## Stored items
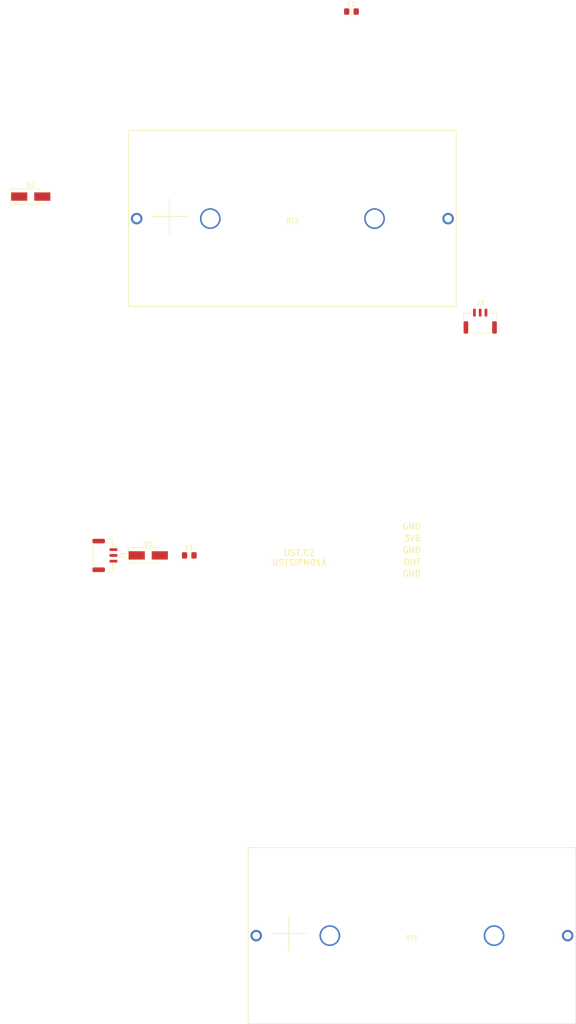
<source format=kicad_pcb>
(kicad_pcb (version 20211014) (generator pcbnew)

  (general
    (thickness 1.6)
  )

  (paper "A4")
  (layers
    (0 "F.Cu" signal)
    (31 "B.Cu" signal)
    (32 "B.Adhes" user "B.Adhesive")
    (33 "F.Adhes" user "F.Adhesive")
    (34 "B.Paste" user)
    (35 "F.Paste" user)
    (36 "B.SilkS" user "B.Silkscreen")
    (37 "F.SilkS" user "F.Silkscreen")
    (38 "B.Mask" user)
    (39 "F.Mask" user)
    (40 "Dwgs.User" user "User.Drawings")
    (41 "Cmts.User" user "User.Comments")
    (42 "Eco1.User" user "User.Eco1")
    (43 "Eco2.User" user "User.Eco2")
    (44 "Edge.Cuts" user)
    (45 "Margin" user)
    (46 "B.CrtYd" user "B.Courtyard")
    (47 "F.CrtYd" user "F.Courtyard")
    (48 "B.Fab" user)
    (49 "F.Fab" user)
  )

  (setup
    (stackup
      (layer "F.SilkS" (type "Top Silk Screen"))
      (layer "F.Paste" (type "Top Solder Paste"))
      (layer "F.Mask" (type "Top Solder Mask") (color "Green") (thickness 0.01))
      (layer "F.Cu" (type "copper") (thickness 0.035))
      (layer "dielectric 1" (type "core") (thickness 1.51) (material "FR4") (epsilon_r 4.5) (loss_tangent 0.02))
      (layer "B.Cu" (type "copper") (thickness 0.035))
      (layer "B.Mask" (type "Bottom Solder Mask") (color "Green") (thickness 0.01))
      (layer "B.Paste" (type "Bottom Solder Paste"))
      (layer "B.SilkS" (type "Bottom Silk Screen"))
      (copper_finish "None")
      (dielectric_constraints no)
    )
    (pad_to_mask_clearance 0.2)
    (aux_axis_origin 53.848 182.88)
    (pcbplotparams
      (layerselection 0x00010e0_ffffffff)
      (disableapertmacros false)
      (usegerberextensions false)
      (usegerberattributes false)
      (usegerberadvancedattributes false)
      (creategerberjobfile false)
      (svguseinch false)
      (svgprecision 6)
      (excludeedgelayer true)
      (plotframeref false)
      (viasonmask false)
      (mode 1)
      (useauxorigin true)
      (hpglpennumber 1)
      (hpglpenspeed 20)
      (hpglpendiameter 15.000000)
      (dxfpolygonmode true)
      (dxfimperialunits true)
      (dxfusepcbnewfont true)
      (psnegative false)
      (psa4output false)
      (plotreference true)
      (plotvalue true)
      (plotinvisibletext false)
      (sketchpadsonfab false)
      (subtractmaskfromsilk false)
      (outputformat 1)
      (mirror false)
      (drillshape 0)
      (scaleselection 1)
      (outputdirectory "../CAM_PROFI/")
    )
  )

  (net 0 "")
  (net 1 "Net-(BT1-Pad1)")
  (net 2 "GND")
  (net 3 "Net-(D1-Pad1)")
  (net 4 "Net-(D1-Pad2)")
  (net 5 "Net-(BT2-Pad1)")
  (net 6 "Net-(D2-Pad2)")

  (footprint "Mlab_Batery:BX0037" (layer "F.Cu") (at 51.816 75.946))

  (footprint "Connector_JST:JST_GH_SM03B-GHS-TB_1x03-1MP_P1.25mm_Horizontal" (layer "F.Cu") (at 66.608 -57.048))

  (footprint "Diode_SMD:D_SMA_Handsoldering" (layer "F.Cu") (at -30.796 -84.018))

  (footprint "Fuse:Fuse_0805_2012Metric_Pad1.15x1.40mm_HandSolder" (layer "F.Cu") (at 3.556 -6.35))

  (footprint "Mlab_Batery:BX0037" (layer "F.Cu") (at 25.908 -79.248))

  (footprint "Diode_SMD:D_SMA_Handsoldering" (layer "F.Cu") (at -5.334 -6.35))

  (footprint "Fuse:Fuse_0805_2012Metric_Pad1.15x1.40mm_HandSolder" (layer "F.Cu") (at 38.704 -124.068))

  (footprint "Connector_JST:JST_GH_SM03B-GHS-TB_1x03-1MP_P1.25mm_Horizontal" (layer "F.Cu") (at -14.732 -6.35 -90))

  (gr_text "GND" (at 53.848 -2.42) (layer "F.SilkS") (tstamp 00000000-0000-0000-0000-00005c6d2a10)
    (effects (font (size 1.3 1.3) (thickness 0.2)) (justify right))
  )
  (gr_text "UST.CZ\nUSTSIPM01A" (at 27.432 -5.842) (layer "F.SilkS") (tstamp 00000000-0000-0000-0000-00005c6d2a42)
    (effects (font (size 1.3 1.3) (thickness 0.2)))
  )
  (gr_text "OUT" (at 53.848 -4.96) (layer "F.SilkS") (tstamp 0aac0eb6-0593-4548-bf65-e44c13c55f40)
    (effects (font (size 1.3 1.3) (thickness 0.2)) (justify right))
  )
  (gr_text "GND" (at 53.848 -12.58) (layer "F.SilkS") (tstamp 6f3fda93-3713-4327-98a7-4e5c960f950b)
    (effects (font (size 1.3 1.3) (thickness 0.2)) (justify right))
  )
  (gr_text "3V6" (at 53.848 -10.04) (layer "F.SilkS") (tstamp b6783c19-39ab-4b0e-873b-59b83a805d4c)
    (effects (font (size 1.3 1.3) (thickness 0.2)) (justify right))
  )
  (gr_text "GND" (at 53.848 -7.5) (layer "F.SilkS") (tstamp e4094301-7be1-458f-bfbe-a214cd5c1412)
    (effects (font (size 1.3 1.3) (thickness 0.2)) (justify right))
  )

)

</source>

## INSTRUCTIONS FOR THE TASK
Please copy the data above exactly, omitting the pictures.

## ANSWER
<source format=kicad_pcb>
(kicad_pcb (version 20211014) (generator pcbnew)

  (general
    (thickness 1.6)
  )

  (paper "A4")
  (layers
    (0 "F.Cu" signal)
    (31 "B.Cu" signal)
    (32 "B.Adhes" user "B.Adhesive")
    (33 "F.Adhes" user "F.Adhesive")
    (34 "B.Paste" user)
    (35 "F.Paste" user)
    (36 "B.SilkS" user "B.Silkscreen")
    (37 "F.SilkS" user "F.Silkscreen")
    (38 "B.Mask" user)
    (39 "F.Mask" user)
    (40 "Dwgs.User" user "User.Drawings")
    (41 "Cmts.User" user "User.Comments")
    (42 "Eco1.User" user "User.Eco1")
    (43 "Eco2.User" user "User.Eco2")
    (44 "Edge.Cuts" user)
    (45 "Margin" user)
    (46 "B.CrtYd" user "B.Courtyard")
    (47 "F.CrtYd" user "F.Courtyard")
    (48 "B.Fab" user)
    (49 "F.Fab" user)
  )

  (setup
    (stackup
      (layer "F.SilkS" (type "Top Silk Screen"))
      (layer "F.Paste" (type "Top Solder Paste"))
      (layer "F.Mask" (type "Top Solder Mask") (color "Green") (thickness 0.01))
      (layer "F.Cu" (type "copper") (thickness 0.035))
      (layer "dielectric 1" (type "core") (thickness 1.51) (material "FR4") (epsilon_r 4.5) (loss_tangent 0.02))
      (layer "B.Cu" (type "copper") (thickness 0.035))
      (layer "B.Mask" (type "Bottom Solder Mask") (color "Green") (thickness 0.01))
      (layer "B.Paste" (type "Bottom Solder Paste"))
      (layer "B.SilkS" (type "Bottom Silk Screen"))
      (copper_finish "None")
      (dielectric_constraints no)
    )
    (pad_to_mask_clearance 0.2)
    (aux_axis_origin 53.848 182.88)
    (pcbplotparams
      (layerselection 0x00010e0_ffffffff)
      (disableapertmacros false)
      (usegerberextensions false)
      (usegerberattributes false)
      (usegerberadvancedattributes false)
      (creategerberjobfile false)
      (svguseinch false)
      (svgprecision 6)
      (excludeedgelayer true)
      (plotframeref false)
      (viasonmask false)
      (mode 1)
      (useauxorigin true)
      (hpglpennumber 1)
      (hpglpenspeed 20)
      (hpglpendiameter 15.000000)
      (dxfpolygonmode true)
      (dxfimperialunits true)
      (dxfusepcbnewfont true)
      (psnegative false)
      (psa4output false)
      (plotreference true)
      (plotvalue true)
      (plotinvisibletext false)
      (sketchpadsonfab false)
      (subtractmaskfromsilk false)
      (outputformat 1)
      (mirror false)
      (drillshape 0)
      (scaleselection 1)
      (outputdirectory "../CAM_PROFI/")
    )
  )

  (net 0 "")
  (net 1 "Net-(BT1-Pad1)")
  (net 2 "GND")
  (net 3 "Net-(D1-Pad1)")
  (net 4 "Net-(D1-Pad2)")
  (net 5 "Net-(BT2-Pad1)")
  (net 6 "Net-(D2-Pad2)")

  (footprint "Mlab_Batery:BX0037" (layer "F.Cu") (at 51.816 75.946))

  (footprint "Connector_JST:JST_GH_SM03B-GHS-TB_1x03-1MP_P1.25mm_Horizontal" (layer "F.Cu") (at 66.608 -57.048))

  (footprint "Diode_SMD:D_SMA_Handsoldering" (layer "F.Cu") (at -30.796 -84.018))

  (footprint "Fuse:Fuse_0805_2012Metric_Pad1.15x1.40mm_HandSolder" (layer "F.Cu") (at 3.556 -6.35))

  (footprint "Mlab_Batery:BX0037" (layer "F.Cu") (at 25.908 -79.248))

  (footprint "Diode_SMD:D_SMA_Handsoldering" (layer "F.Cu") (at -5.334 -6.35))

  (footprint "Fuse:Fuse_0805_2012Metric_Pad1.15x1.40mm_HandSolder" (layer "F.Cu") (at 38.704 -124.068))

  (footprint "Connector_JST:JST_GH_SM03B-GHS-TB_1x03-1MP_P1.25mm_Horizontal" (layer "F.Cu") (at -14.732 -6.35 -90))

  (gr_text "GND" (at 53.848 -2.42) (layer "F.SilkS") (tstamp 00000000-0000-0000-0000-00005c6d2a10)
    (effects (font (size 1.3 1.3) (thickness 0.2)) (justify right))
  )
  (gr_text "UST.CZ\nUSTSIPM01A" (at 27.432 -5.842) (layer "F.SilkS") (tstamp 00000000-0000-0000-0000-00005c6d2a42)
    (effects (font (size 1.3 1.3) (thickness 0.2)))
  )
  (gr_text "OUT" (at 53.848 -4.96) (layer "F.SilkS") (tstamp 0aac0eb6-0593-4548-bf65-e44c13c55f40)
    (effects (font (size 1.3 1.3) (thickness 0.2)) (justify right))
  )
  (gr_text "GND" (at 53.848 -12.58) (layer "F.SilkS") (tstamp 6f3fda93-3713-4327-98a7-4e5c960f950b)
    (effects (font (size 1.3 1.3) (thickness 0.2)) (justify right))
  )
  (gr_text "3V6" (at 53.848 -10.04) (layer "F.SilkS") (tstamp b6783c19-39ab-4b0e-873b-59b83a805d4c)
    (effects (font (size 1.3 1.3) (thickness 0.2)) (justify right))
  )
  (gr_text "GND" (at 53.848 -7.5) (layer "F.SilkS") (tstamp e4094301-7be1-458f-bfbe-a214cd5c1412)
    (effects (font (size 1.3 1.3) (thickness 0.2)) (justify right))
  )

)

</source>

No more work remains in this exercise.